START DATASET
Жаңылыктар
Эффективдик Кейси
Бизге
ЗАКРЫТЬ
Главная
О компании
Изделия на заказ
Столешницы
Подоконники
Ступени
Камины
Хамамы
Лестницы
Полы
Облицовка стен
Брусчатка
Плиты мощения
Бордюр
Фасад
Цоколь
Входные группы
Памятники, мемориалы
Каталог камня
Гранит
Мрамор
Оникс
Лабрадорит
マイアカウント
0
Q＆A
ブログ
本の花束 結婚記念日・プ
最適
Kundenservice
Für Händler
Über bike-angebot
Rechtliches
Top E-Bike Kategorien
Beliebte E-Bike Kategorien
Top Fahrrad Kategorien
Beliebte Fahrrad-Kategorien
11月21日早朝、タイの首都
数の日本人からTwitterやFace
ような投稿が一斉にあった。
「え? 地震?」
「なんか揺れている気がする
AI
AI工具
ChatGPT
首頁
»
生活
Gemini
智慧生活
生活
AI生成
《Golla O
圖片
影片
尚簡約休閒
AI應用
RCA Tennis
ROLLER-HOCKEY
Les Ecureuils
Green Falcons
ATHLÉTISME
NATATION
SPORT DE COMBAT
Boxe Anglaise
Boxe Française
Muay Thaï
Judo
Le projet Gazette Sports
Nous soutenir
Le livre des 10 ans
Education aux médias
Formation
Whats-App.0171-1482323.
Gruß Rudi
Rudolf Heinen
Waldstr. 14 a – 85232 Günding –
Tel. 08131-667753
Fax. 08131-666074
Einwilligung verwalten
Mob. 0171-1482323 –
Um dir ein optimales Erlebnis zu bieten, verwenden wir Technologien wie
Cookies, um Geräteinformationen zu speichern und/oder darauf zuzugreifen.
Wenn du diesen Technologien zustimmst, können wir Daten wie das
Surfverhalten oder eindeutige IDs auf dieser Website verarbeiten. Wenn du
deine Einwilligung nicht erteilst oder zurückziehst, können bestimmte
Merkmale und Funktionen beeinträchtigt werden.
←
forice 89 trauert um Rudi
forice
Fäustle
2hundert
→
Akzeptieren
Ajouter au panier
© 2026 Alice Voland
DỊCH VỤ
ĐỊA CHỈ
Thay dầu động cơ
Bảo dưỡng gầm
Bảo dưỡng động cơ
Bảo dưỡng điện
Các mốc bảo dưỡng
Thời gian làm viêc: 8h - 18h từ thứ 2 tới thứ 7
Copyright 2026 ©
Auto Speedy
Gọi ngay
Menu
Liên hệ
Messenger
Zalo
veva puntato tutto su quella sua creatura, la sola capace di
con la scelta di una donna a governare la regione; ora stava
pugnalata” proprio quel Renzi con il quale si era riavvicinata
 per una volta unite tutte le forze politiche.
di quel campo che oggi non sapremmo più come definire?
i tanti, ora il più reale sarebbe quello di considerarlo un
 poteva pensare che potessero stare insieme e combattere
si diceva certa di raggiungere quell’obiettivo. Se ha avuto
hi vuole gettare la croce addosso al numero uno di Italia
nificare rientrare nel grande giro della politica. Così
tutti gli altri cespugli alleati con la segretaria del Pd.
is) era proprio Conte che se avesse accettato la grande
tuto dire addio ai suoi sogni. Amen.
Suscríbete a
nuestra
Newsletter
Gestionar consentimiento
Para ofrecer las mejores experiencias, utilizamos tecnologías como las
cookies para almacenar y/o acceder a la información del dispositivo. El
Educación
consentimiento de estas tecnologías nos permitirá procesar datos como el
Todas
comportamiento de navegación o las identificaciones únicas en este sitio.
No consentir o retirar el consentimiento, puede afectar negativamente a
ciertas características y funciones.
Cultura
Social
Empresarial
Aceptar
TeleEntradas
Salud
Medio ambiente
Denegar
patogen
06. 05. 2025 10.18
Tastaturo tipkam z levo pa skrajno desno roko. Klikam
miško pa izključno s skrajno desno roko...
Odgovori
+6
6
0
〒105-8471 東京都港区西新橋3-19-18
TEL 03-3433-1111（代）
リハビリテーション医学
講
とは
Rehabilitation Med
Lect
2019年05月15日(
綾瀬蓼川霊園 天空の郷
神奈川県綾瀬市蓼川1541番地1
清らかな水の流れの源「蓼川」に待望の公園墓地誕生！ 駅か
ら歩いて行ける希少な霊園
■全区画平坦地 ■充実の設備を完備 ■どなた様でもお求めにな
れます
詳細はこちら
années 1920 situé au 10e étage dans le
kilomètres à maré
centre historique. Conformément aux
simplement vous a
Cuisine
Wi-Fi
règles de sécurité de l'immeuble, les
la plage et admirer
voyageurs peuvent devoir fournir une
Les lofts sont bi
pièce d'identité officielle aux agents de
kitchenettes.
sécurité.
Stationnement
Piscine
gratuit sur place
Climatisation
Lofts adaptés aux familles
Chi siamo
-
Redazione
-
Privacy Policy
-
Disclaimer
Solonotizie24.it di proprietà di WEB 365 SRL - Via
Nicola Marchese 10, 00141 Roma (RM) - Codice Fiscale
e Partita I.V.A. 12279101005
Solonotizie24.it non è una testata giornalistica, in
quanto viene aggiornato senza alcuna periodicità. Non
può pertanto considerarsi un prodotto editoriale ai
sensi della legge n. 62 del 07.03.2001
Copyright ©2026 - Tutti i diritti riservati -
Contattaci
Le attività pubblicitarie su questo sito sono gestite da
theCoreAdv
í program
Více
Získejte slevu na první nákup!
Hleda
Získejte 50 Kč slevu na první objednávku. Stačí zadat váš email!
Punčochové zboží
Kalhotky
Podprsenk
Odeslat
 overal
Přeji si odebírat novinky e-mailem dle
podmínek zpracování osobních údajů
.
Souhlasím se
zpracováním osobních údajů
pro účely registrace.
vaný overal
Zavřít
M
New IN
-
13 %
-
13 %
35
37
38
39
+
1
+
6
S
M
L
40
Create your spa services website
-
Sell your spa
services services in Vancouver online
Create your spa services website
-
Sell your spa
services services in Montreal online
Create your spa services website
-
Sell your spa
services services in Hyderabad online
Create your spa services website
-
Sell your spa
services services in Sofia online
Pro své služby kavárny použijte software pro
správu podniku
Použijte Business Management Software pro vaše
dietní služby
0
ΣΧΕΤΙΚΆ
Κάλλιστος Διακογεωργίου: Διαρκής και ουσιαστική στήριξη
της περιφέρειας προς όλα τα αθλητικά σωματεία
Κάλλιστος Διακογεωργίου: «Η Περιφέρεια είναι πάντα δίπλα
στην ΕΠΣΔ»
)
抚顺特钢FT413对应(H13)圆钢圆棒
END DATASET
◆ **EXERCISE DESCRIPTION**: Can you give back all the rows above, line for line, with every character unchanged?

◆ **EXERCISE ANSWER**:
Жаңылыктар
Эффективдик Кейси
Бизге
ЗАКРЫТЬ
Главная
О компании
Изделия на заказ
Столешницы
Подоконники
Ступени
Камины
Хамамы
Лестницы
Полы
Облицовка стен
Брусчатка
Плиты мощения
Бордюр
Фасад
Цоколь
Входные группы
Памятники, мемориалы
Каталог камня
Гранит
Мрамор
Оникс
Лабрадорит
マイアカウント
0
Q＆A
ブログ
本の花束 結婚記念日・プ
最適
Kundenservice
Für Händler
Über bike-angebot
Rechtliches
Top E-Bike Kategorien
Beliebte E-Bike Kategorien
Top Fahrrad Kategorien
Beliebte Fahrrad-Kategorien
11月21日早朝、タイの首都
数の日本人からTwitterやFace
ような投稿が一斉にあった。
「え? 地震?」
「なんか揺れている気がする
AI
AI工具
ChatGPT
首頁
»
生活
Gemini
智慧生活
生活
AI生成
《Golla O
圖片
影片
尚簡約休閒
AI應用
RCA Tennis
ROLLER-HOCKEY
Les Ecureuils
Green Falcons
ATHLÉTISME
NATATION
SPORT DE COMBAT
Boxe Anglaise
Boxe Française
Muay Thaï
Judo
Le projet Gazette Sports
Nous soutenir
Le livre des 10 ans
Education aux médias
Formation
Whats-App.0171-1482323.
Gruß Rudi
Rudolf Heinen
Waldstr. 14 a – 85232 Günding –
Tel. 08131-667753
Fax. 08131-666074
Einwilligung verwalten
Mob. 0171-1482323 –
Um dir ein optimales Erlebnis zu bieten, verwenden wir Technologien wie
Cookies, um Geräteinformationen zu speichern und/oder darauf zuzugreifen.
Wenn du diesen Technologien zustimmst, können wir Daten wie das
Surfverhalten oder eindeutige IDs auf dieser Website verarbeiten. Wenn du
deine Einwilligung nicht erteilst oder zurückziehst, können bestimmte
Merkmale und Funktionen beeinträchtigt werden.
←
forice 89 trauert um Rudi
forice
Fäustle
2hundert
→
Akzeptieren
Ajouter au panier
© 2026 Alice Voland
DỊCH VỤ
ĐỊA CHỈ
Thay dầu động cơ
Bảo dưỡng gầm
Bảo dưỡng động cơ
Bảo dưỡng điện
Các mốc bảo dưỡng
Thời gian làm viêc: 8h - 18h từ thứ 2 tới thứ 7
Copyright 2026 ©
Auto Speedy
Gọi ngay
Menu
Liên hệ
Messenger
Zalo
veva puntato tutto su quella sua creatura, la sola capace di
con la scelta di una donna a governare la regione; ora stava
pugnalata” proprio quel Renzi con il quale si era riavvicinata
 per una volta unite tutte le forze politiche.
di quel campo che oggi non sapremmo più come definire?
i tanti, ora il più reale sarebbe quello di considerarlo un
 poteva pensare che potessero stare insieme e combattere
si diceva certa di raggiungere quell’obiettivo. Se ha avuto
hi vuole gettare la croce addosso al numero uno di Italia
nificare rientrare nel grande giro della politica. Così
tutti gli altri cespugli alleati con la segretaria del Pd.
is) era proprio Conte che se avesse accettato la grande
tuto dire addio ai suoi sogni. Amen.
Suscríbete a
nuestra
Newsletter
Gestionar consentimiento
Para ofrecer las mejores experiencias, utilizamos tecnologías como las
cookies para almacenar y/o acceder a la información del dispositivo. El
Educación
consentimiento de estas tecnologías nos permitirá procesar datos como el
Todas
comportamiento de navegación o las identificaciones únicas en este sitio.
No consentir o retirar el consentimiento, puede afectar negativamente a
ciertas características y funciones.
Cultura
Social
Empresarial
Aceptar
TeleEntradas
Salud
Medio ambiente
Denegar
patogen
06. 05. 2025 10.18
Tastaturo tipkam z levo pa skrajno desno roko. Klikam
miško pa izključno s skrajno desno roko...
Odgovori
+6
6
0
〒105-8471 東京都港区西新橋3-19-18
TEL 03-3433-1111（代）
リハビリテーション医学
講
とは
Rehabilitation Med
Lect
2019年05月15日(
綾瀬蓼川霊園 天空の郷
神奈川県綾瀬市蓼川1541番地1
清らかな水の流れの源「蓼川」に待望の公園墓地誕生！ 駅か
ら歩いて行ける希少な霊園
■全区画平坦地 ■充実の設備を完備 ■どなた様でもお求めにな
れます
詳細はこちら
années 1920 situé au 10e étage dans le
kilomètres à maré
centre historique. Conformément aux
simplement vous a
Cuisine
Wi-Fi
règles de sécurité de l'immeuble, les
la plage et admirer
voyageurs peuvent devoir fournir une
Les lofts sont bi
pièce d'identité officielle aux agents de
kitchenettes.
sécurité.
Stationnement
Piscine
gratuit sur place
Climatisation
Lofts adaptés aux familles
Chi siamo
-
Redazione
-
Privacy Policy
-
Disclaimer
Solonotizie24.it di proprietà di WEB 365 SRL - Via
Nicola Marchese 10, 00141 Roma (RM) - Codice Fiscale
e Partita I.V.A. 12279101005
Solonotizie24.it non è una testata giornalistica, in
quanto viene aggiornato senza alcuna periodicità. Non
può pertanto considerarsi un prodotto editoriale ai
sensi della legge n. 62 del 07.03.2001
Copyright ©2026 - Tutti i diritti riservati -
Contattaci
Le attività pubblicitarie su questo sito sono gestite da
theCoreAdv
í program
Více
Získejte slevu na první nákup!
Hleda
Získejte 50 Kč slevu na první objednávku. Stačí zadat váš email!
Punčochové zboží
Kalhotky
Podprsenk
Odeslat
 overal
Přeji si odebírat novinky e-mailem dle
podmínek zpracování osobních údajů
.
Souhlasím se
zpracováním osobních údajů
pro účely registrace.
vaný overal
Zavřít
M
New IN
-
13 %
-
13 %
35
37
38
39
+
1
+
6
S
M
L
40
Create your spa services website
-
Sell your spa
services services in Vancouver online
Create your spa services website
-
Sell your spa
services services in Montreal online
Create your spa services website
-
Sell your spa
services services in Hyderabad online
Create your spa services website
-
Sell your spa
services services in Sofia online
Pro své služby kavárny použijte software pro
správu podniku
Použijte Business Management Software pro vaše
dietní služby
0
ΣΧΕΤΙΚΆ
Κάλλιστος Διακογεωργίου: Διαρκής και ουσιαστική στήριξη
της περιφέρειας προς όλα τα αθλητικά σωματεία
Κάλλιστος Διακογεωργίου: «Η Περιφέρεια είναι πάντα δίπλα
στην ΕΠΣΔ»
)
抚顺特钢FT413对应(H13)圆钢圆棒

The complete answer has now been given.